WORK TO BE COMPLETED: Each line below must be reproduced exactly, though the pictures are to be dropped.

%%

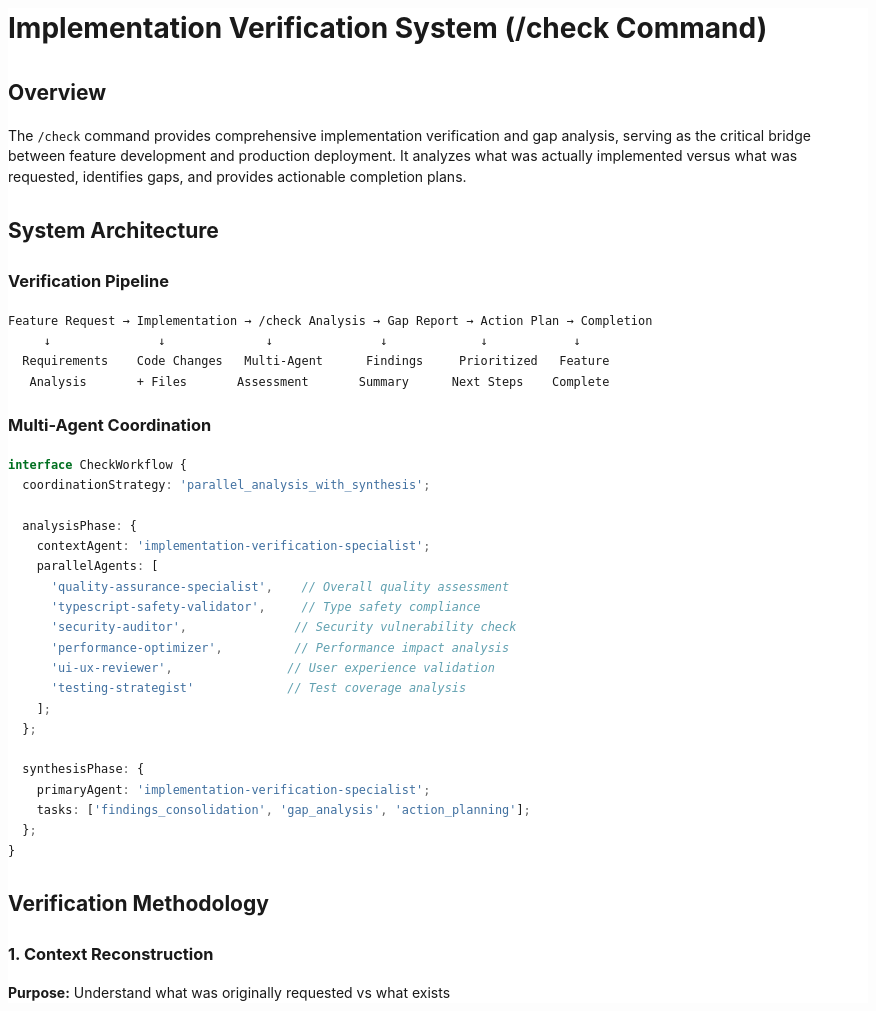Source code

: # Implementation Verification System (/check Command)

## Overview

The `/check` command provides comprehensive implementation verification and gap analysis, serving as the critical bridge between feature development and production deployment. It analyzes what was actually implemented versus what was requested, identifies gaps, and provides actionable completion plans.

## System Architecture

### Verification Pipeline
```
Feature Request → Implementation → /check Analysis → Gap Report → Action Plan → Completion
     ↓               ↓              ↓               ↓             ↓            ↓
  Requirements    Code Changes   Multi-Agent      Findings     Prioritized   Feature
   Analysis       + Files       Assessment       Summary      Next Steps    Complete
```

### Multi-Agent Coordination
```typescript
interface CheckWorkflow {
  coordinationStrategy: 'parallel_analysis_with_synthesis';
  
  analysisPhase: {
    contextAgent: 'implementation-verification-specialist';
    parallelAgents: [
      'quality-assurance-specialist',    // Overall quality assessment
      'typescript-safety-validator',     // Type safety compliance  
      'security-auditor',               // Security vulnerability check
      'performance-optimizer',          // Performance impact analysis
      'ui-ux-reviewer',                // User experience validation
      'testing-strategist'             // Test coverage analysis
    ];
  };
  
  synthesisPhase: {
    primaryAgent: 'implementation-verification-specialist';
    tasks: ['findings_consolidation', 'gap_analysis', 'action_planning'];
  };
}
```

## Verification Methodology

### 1. Context Reconstruction
**Purpose:** Understand what was originally requested vs what exists

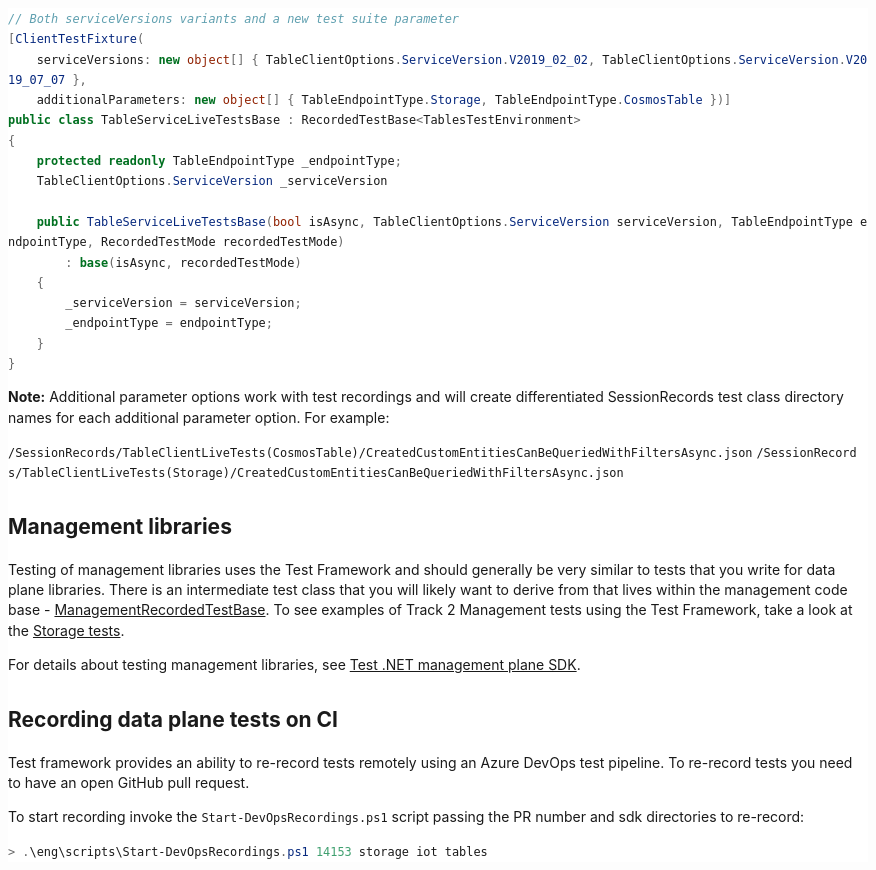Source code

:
 ```c#
// Both serviceVersions variants and a new test suite parameter
[ClientTestFixture(
    serviceVersions: new object[] { TableClientOptions.ServiceVersion.V2019_02_02, TableClientOptions.ServiceVersion.V2019_07_07 },
    additionalParameters: new object[] { TableEndpointType.Storage, TableEndpointType.CosmosTable })]
public class TableServiceLiveTestsBase : RecordedTestBase<TablesTestEnvironment>
{
    protected readonly TableEndpointType _endpointType;
    TableClientOptions.ServiceVersion _serviceVersion

    public TableServiceLiveTestsBase(bool isAsync, TableClientOptions.ServiceVersion serviceVersion, TableEndpointType endpointType, RecordedTestMode recordedTestMode)
        : base(isAsync, recordedTestMode)
    {
        _serviceVersion = serviceVersion;
        _endpointType = endpointType;
    }
}
```

__Note:__ Additional parameter options work with test recordings and will create differentiated SessionRecords test class directory names for each additional parameter option.
For example:

`/SessionRecords/TableClientLiveTests(CosmosTable)/CreatedCustomEntitiesCanBeQueriedWithFiltersAsync.json`
`/SessionRecords/TableClientLiveTests(Storage)/CreatedCustomEntitiesCanBeQueriedWithFiltersAsync.json`

## Management libraries

Testing of management libraries uses the Test Framework and should generally be very similar to tests that you write for data plane libraries. There is an intermediate test class that you will likely want to derive from that lives within the management code base - [ManagementRecordedTestBase](https://github.com/Azure/azure-sdk-for-net/blob/babee31b3151e4512ac5a77a55c426c136335fbb/common/ManagementTestShared/ManagementRecordedTestBase.cs). To see examples of Track 2 Management tests using the Test Framework, take a look at the [Storage tests](https://github.com/Azure/azure-sdk-for-net/tree/main/sdk/storage/Azure.ResourceManager.Storage/tests/Tests).

For details about testing management libraries, see [Test .NET management plane SDK](https://github.com/Azure/azure-sdk-for-net/blob/main/sdk/resourcemanager/Azure.ResourceManager/docs/TestGuide.md).

## Recording data plane tests on CI

Test framework provides an ability to re-record tests remotely using an Azure DevOps test pipeline. To re-record tests you need to have an open GitHub pull request.

To start recording invoke the `Start-DevOpsRecordings.ps1` script passing the PR number and sdk directories to re-record:

```powershell
> .\eng\scripts\Start-DevOpsRecordings.ps1 14153 storage iot tables
```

%%

WRITTEN SOLUTION:
Source code

: # Implementation Verification System (/check Command)

## Overview

The `/check` command provides comprehensive implementation verification and gap analysis, serving as the critical bridge between feature development and production deployment. It analyzes what was actually implemented versus what was requested, identifies gaps, and provides actionable completion plans.

## System Architecture

### Verification Pipeline
```
Feature Request → Implementation → /check Analysis → Gap Report → Action Plan → Completion
     ↓               ↓              ↓               ↓             ↓            ↓
  Requirements    Code Changes   Multi-Agent      Findings     Prioritized   Feature
   Analysis       + Files       Assessment       Summary      Next Steps    Complete
```

### Multi-Agent Coordination
```typescript
interface CheckWorkflow {
  coordinationStrategy: 'parallel_analysis_with_synthesis';
  
  analysisPhase: {
    contextAgent: 'implementation-verification-specialist';
    parallelAgents: [
      'quality-assurance-specialist',    // Overall quality assessment
      'typescript-safety-validator',     // Type safety compliance  
      'security-auditor',               // Security vulnerability check
      'performance-optimizer',          // Performance impact analysis
      'ui-ux-reviewer',                // User experience validation
      'testing-strategist'             // Test coverage analysis
    ];
  };
  
  synthesisPhase: {
    primaryAgent: 'implementation-verification-specialist';
    tasks: ['findings_consolidation', 'gap_analysis', 'action_planning'];
  };
}
```

## Verification Methodology

### 1. Context Reconstruction
**Purpose:** Understand what was originally requested vs what exists

Source code

:
 ```c#
// Both serviceVersions variants and a new test suite parameter
[ClientTestFixture(
    serviceVersions: new object[] { TableClientOptions.ServiceVersion.V2019_02_02, TableClientOptions.ServiceVersion.V2019_07_07 },
    additionalParameters: new object[] { TableEndpointType.Storage, TableEndpointType.CosmosTable })]
public class TableServiceLiveTestsBase : RecordedTestBase<TablesTestEnvironment>
{
    protected readonly TableEndpointType _endpointType;
    TableClientOptions.ServiceVersion _serviceVersion

    public TableServiceLiveTestsBase(bool isAsync, TableClientOptions.ServiceVersion serviceVersion, TableEndpointType endpointType, RecordedTestMode recordedTestMode)
        : base(isAsync, recordedTestMode)
    {
        _serviceVersion = serviceVersion;
        _endpointType = endpointType;
    }
}
```

__Note:__ Additional parameter options work with test recordings and will create differentiated SessionRecords test class directory names for each additional parameter option.
For example:

`/SessionRecords/TableClientLiveTests(CosmosTable)/CreatedCustomEntitiesCanBeQueriedWithFiltersAsync.json`
`/SessionRecords/TableClientLiveTests(Storage)/CreatedCustomEntitiesCanBeQueriedWithFiltersAsync.json`

## Management libraries

Testing of management libraries uses the Test Framework and should generally be very similar to tests that you write for data plane libraries. There is an intermediate test class that you will likely want to derive from that lives within the management code base - [ManagementRecordedTestBase](https://github.com/Azure/azure-sdk-for-net/blob/babee31b3151e4512ac5a77a55c426c136335fbb/common/ManagementTestShared/ManagementRecordedTestBase.cs). To see examples of Track 2 Management tests using the Test Framework, take a look at the [Storage tests](https://github.com/Azure/azure-sdk-for-net/tree/main/sdk/storage/Azure.ResourceManager.Storage/tests/Tests).

For details about testing management libraries, see [Test .NET management plane SDK](https://github.com/Azure/azure-sdk-for-net/blob/main/sdk/resourcemanager/Azure.ResourceManager/docs/TestGuide.md).

## Recording data plane tests on CI

Test framework provides an ability to re-record tests remotely using an Azure DevOps test pipeline. To re-record tests you need to have an open GitHub pull request.

To start recording invoke the `Start-DevOpsRecordings.ps1` script passing the PR number and sdk directories to re-record:

```powershell
> .\eng\scripts\Start-DevOpsRecordings.ps1 14153 storage iot tables
```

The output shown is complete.